Paul Myers will be giving a two-hour-long free training on researching Asian topics. The target audience of this webinar are those in East and Southeast Asia, but anyone can join. It's the second one in a series and will be focussing on cached information and archives, and using date ranges to find specific information. Also check out Paul's website, where hos has a nice list of links!
Paul's website: http://researchclinic.net/
After finding the training of Paul Myers, I browsed the website of GIJN a bit more, and discovered this series. In their 'Data Journalism Top 10' they link to several investigations, focussing on 'data journalism'. In this specific field of journalism, the use of large datasets or other digital sources, are used to enhance or investigate a story. Some very interesting topics in here, that you might want to check out.

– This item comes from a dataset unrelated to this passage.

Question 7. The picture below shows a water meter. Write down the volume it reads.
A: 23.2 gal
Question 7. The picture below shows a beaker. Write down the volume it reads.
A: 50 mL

Two sprawling military conglomerates run almost everything in Myanmar, from banks to the gems trade. Here’s how the army built its vast empire. https://t.co/faEGJt3e43— Bloomberg Graphics (@BBGVisualData) May 10, 2021
I stumbled upon a site that has been shared in the past by other, but somehow eluded me: Lyzem. I did some test runs, and it looks really promising! Where Buzz.im is good at finding messages and channels, Lyzem trumps them when it comes to groups, bots and even a fair chunk of Telegra.ph, the minimalistic publishing service by Telegram. Though if you really want to search within Telegra.ph, I'd suggest you just visit Google for now, since they've got a lot more results.
Have a good week and have a good search!